DOCUMENT SEGMENT:
=== Begin Enclosure ===

| | Ethan,
Thank you for your concern, but my bunny hopped off years ago. I'm also not in the bunny business anymore. (For a long time after our breakup, I would only date ugly women, but I eventually got over that.)
For the record, I didn't state that "Rand is false." I said that it didn't work for me, specifically basing love solely on morality I'll even throw in virtue right now for good measure. I suppose I should clear up a few things, though.
My whole posture is not to disprove Ayn Rand, but instead to discuss my experiences, thoughts and conclusions as a complement to her ideas, even when I disagree with something she wrote. Ever since I read Atlas Shrugged for the first time (somewhere around 1970), I have tried to apply her philosophy to my own life with varying degrees of success and failure. When something hasn't worked, I talk about it. I try to find something that does (which, in the case of healthy love, is balance).
The level of emotion you describe is more suited to the neocortex. What I am talking about goes much deeper into the brain complex, the pre-reason part where the base reptilian emotions - get food, flee, mate - start to flower into richer more complex feelings. Love at that level has nothing to do with morality. That only happens when an emotion gets to the neocortex, but by then many non-chosen biases have already already been set. And that is where sometimes all hell breaks loose. All this is part of species-oriented emotions, which I have seen mentioned or alluded to very little in the Objectivist literature.
Jealousy. Here I am sorry to say that I simply do not agree with your definition. Anyone who has had a dog or cat has seen them become jealous over another animal or attention given to another. I don't think that this comes from these animals evading anything. Human jealousy does not change this nature. It just gets more complicated and sometimes really dangerous. In Objectivist history, look at what Ms. Rand did with Nathanial. She even slapped him a couple of times. And that from the hardcore proponent of non-initiation of force!
Repression. What I repressed was my real feelings for years, trying to put them into a straight-jacket of Objectivist-type categories. When you repress anything you are going to get into real trouble one day (and might even get cancer to boot). In my case, something popped and I "took a walk on the wild side." Yes, I did actually love my bunny, too. But at that time I was damned if I could say why. The type of definitions you give are precisely what had been running and stopping up my real feelings for a long time when bunny hopped up.
Then boom.
For all practical purposes, Michael Objectivist was no more for quite a while.
On a personal note, if you are experiencing a deep uncomplicated love with another person that allows you to live with these more simple definitions about emotions, good for you. I mean it. Treasure this. You have my most heartfelt blessing.

=== End Enclosure ===

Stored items
=== Begin Enclosure ===

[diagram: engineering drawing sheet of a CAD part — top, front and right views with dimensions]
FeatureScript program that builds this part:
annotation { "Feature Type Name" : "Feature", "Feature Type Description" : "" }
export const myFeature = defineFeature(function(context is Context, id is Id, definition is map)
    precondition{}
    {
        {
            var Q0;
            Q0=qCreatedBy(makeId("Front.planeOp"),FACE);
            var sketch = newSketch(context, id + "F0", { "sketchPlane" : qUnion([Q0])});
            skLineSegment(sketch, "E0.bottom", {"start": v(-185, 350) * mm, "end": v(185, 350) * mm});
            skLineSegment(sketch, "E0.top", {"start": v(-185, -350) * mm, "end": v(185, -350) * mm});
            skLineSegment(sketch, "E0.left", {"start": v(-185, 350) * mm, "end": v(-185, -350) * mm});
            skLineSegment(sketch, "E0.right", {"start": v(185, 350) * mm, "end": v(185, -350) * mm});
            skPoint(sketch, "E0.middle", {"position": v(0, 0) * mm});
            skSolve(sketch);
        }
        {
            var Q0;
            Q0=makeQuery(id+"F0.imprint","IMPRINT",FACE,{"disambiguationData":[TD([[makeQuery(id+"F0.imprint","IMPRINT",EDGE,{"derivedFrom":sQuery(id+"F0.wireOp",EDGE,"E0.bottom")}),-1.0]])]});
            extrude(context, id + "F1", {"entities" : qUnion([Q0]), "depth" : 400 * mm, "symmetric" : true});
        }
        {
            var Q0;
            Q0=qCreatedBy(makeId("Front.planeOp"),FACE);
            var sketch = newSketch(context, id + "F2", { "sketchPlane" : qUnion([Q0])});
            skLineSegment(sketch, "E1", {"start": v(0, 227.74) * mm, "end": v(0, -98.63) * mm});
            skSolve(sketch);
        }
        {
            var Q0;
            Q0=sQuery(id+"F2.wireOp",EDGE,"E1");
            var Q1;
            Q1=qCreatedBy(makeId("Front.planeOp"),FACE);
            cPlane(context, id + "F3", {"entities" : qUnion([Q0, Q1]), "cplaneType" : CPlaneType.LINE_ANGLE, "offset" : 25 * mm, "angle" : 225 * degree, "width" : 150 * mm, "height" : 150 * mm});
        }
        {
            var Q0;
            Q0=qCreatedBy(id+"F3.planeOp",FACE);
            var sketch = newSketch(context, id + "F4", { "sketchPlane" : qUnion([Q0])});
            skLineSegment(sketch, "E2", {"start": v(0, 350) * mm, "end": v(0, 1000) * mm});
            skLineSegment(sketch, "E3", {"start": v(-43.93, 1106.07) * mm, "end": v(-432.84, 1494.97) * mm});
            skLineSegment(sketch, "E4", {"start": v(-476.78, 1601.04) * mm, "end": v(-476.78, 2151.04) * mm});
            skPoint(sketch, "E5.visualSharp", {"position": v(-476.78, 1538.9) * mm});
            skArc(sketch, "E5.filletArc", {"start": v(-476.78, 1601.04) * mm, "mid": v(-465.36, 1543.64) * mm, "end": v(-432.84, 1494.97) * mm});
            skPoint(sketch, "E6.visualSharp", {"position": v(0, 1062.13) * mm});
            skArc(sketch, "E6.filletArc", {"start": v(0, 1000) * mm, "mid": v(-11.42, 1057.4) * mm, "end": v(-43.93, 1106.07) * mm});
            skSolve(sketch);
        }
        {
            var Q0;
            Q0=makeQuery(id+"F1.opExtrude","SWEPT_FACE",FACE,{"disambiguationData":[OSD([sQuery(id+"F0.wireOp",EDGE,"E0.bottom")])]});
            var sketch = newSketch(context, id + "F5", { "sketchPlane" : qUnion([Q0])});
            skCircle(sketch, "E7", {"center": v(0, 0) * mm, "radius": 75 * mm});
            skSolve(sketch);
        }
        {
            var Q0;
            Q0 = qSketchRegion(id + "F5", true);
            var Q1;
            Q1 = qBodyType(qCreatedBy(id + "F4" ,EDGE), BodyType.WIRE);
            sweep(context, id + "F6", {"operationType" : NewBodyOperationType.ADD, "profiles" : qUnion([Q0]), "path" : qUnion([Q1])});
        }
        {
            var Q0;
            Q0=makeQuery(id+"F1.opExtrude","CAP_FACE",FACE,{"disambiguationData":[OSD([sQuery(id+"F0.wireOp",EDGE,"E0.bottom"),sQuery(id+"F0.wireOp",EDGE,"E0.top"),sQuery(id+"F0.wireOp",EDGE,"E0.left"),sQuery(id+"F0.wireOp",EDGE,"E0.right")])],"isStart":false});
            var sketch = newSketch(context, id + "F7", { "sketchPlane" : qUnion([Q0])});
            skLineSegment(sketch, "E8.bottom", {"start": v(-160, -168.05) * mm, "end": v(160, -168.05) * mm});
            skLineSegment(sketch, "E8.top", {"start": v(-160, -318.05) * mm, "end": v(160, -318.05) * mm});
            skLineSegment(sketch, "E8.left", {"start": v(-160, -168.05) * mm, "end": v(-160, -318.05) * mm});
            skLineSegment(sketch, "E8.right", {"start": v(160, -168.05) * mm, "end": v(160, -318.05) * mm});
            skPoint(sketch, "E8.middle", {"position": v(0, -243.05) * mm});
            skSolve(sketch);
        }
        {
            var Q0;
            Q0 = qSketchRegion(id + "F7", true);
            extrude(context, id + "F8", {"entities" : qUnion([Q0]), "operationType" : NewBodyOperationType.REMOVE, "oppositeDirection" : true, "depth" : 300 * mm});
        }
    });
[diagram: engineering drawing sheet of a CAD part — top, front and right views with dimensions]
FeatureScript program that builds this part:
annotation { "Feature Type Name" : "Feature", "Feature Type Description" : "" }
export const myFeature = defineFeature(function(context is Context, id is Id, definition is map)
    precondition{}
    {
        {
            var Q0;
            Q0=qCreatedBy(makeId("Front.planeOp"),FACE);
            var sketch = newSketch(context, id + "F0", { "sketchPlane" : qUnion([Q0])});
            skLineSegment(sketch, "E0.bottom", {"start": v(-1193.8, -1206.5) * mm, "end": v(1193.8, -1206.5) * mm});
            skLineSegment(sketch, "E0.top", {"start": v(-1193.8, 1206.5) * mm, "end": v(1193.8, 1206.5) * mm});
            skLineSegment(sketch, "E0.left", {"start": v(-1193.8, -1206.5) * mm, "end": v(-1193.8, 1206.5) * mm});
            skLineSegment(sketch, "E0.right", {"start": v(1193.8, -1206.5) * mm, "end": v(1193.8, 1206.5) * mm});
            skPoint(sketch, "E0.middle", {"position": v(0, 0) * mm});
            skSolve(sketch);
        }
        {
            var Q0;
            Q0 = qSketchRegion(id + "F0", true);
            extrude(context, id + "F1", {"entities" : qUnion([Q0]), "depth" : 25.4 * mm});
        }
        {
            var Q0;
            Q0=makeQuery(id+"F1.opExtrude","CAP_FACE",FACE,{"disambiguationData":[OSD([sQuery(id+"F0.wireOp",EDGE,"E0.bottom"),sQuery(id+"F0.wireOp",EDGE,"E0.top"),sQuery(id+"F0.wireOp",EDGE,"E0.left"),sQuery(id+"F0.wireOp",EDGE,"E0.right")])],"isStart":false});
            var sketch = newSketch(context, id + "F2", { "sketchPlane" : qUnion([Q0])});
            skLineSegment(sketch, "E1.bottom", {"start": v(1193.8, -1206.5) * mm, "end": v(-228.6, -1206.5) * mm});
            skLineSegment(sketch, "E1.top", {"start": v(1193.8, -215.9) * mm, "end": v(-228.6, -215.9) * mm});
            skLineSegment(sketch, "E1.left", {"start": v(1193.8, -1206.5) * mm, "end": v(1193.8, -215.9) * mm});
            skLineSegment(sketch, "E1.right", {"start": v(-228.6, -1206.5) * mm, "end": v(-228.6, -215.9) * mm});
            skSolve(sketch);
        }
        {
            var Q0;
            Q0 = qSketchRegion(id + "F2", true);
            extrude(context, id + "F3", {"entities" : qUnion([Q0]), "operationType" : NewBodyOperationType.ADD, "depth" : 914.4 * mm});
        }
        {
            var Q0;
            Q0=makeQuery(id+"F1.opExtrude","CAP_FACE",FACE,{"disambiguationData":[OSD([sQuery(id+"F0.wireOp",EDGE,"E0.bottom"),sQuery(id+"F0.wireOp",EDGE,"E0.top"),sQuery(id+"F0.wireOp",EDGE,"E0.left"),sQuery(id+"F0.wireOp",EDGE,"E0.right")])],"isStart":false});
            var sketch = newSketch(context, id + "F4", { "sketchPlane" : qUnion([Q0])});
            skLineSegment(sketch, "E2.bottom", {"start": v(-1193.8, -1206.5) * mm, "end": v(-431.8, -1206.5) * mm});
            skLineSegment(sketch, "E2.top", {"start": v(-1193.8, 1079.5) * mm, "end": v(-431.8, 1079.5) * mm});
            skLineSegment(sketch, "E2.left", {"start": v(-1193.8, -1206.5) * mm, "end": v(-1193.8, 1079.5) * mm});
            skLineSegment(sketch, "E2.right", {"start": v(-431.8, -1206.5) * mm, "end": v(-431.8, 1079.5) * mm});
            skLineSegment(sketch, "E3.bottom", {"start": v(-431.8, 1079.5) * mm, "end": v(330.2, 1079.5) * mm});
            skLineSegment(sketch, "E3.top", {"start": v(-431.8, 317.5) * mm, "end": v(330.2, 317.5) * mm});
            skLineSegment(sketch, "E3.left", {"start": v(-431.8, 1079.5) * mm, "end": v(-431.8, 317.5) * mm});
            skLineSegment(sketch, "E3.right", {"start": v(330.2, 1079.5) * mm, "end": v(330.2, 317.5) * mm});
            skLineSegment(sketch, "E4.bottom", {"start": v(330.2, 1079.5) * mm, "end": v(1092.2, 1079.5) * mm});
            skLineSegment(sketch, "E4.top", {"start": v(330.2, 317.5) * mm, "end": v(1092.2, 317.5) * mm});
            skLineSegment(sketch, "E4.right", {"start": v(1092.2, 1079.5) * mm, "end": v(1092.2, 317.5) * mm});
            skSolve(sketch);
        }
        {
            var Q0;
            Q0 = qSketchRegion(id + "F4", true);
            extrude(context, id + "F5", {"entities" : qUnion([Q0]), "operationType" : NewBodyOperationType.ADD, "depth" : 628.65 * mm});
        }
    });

=== End Enclosure ===

REQUIRED ACTION 1: Please repeat everything in the reply to Ethan from "My whole posture" down to "love, is balance).".
REQUIRED ACTION 2: Name the base reptilian emotions that the reply to Ethan lists.

EXERCISE ANSWER 1:
My whole posture is not to disprove Ayn Rand, but instead to discuss my experiences, thoughts and conclusions as a complement to her ideas, even when I disagree with something she wrote. Ever since I read Atlas Shrugged for the first time (somewhere around 1970), I have tried to apply her philosophy to my own life with varying degrees of success and failure. When something hasn't worked, I talk about it. I try to find something that does (which, in the case of healthy love, is balance).

EXERCISE ANSWER 2: get food, flee, mate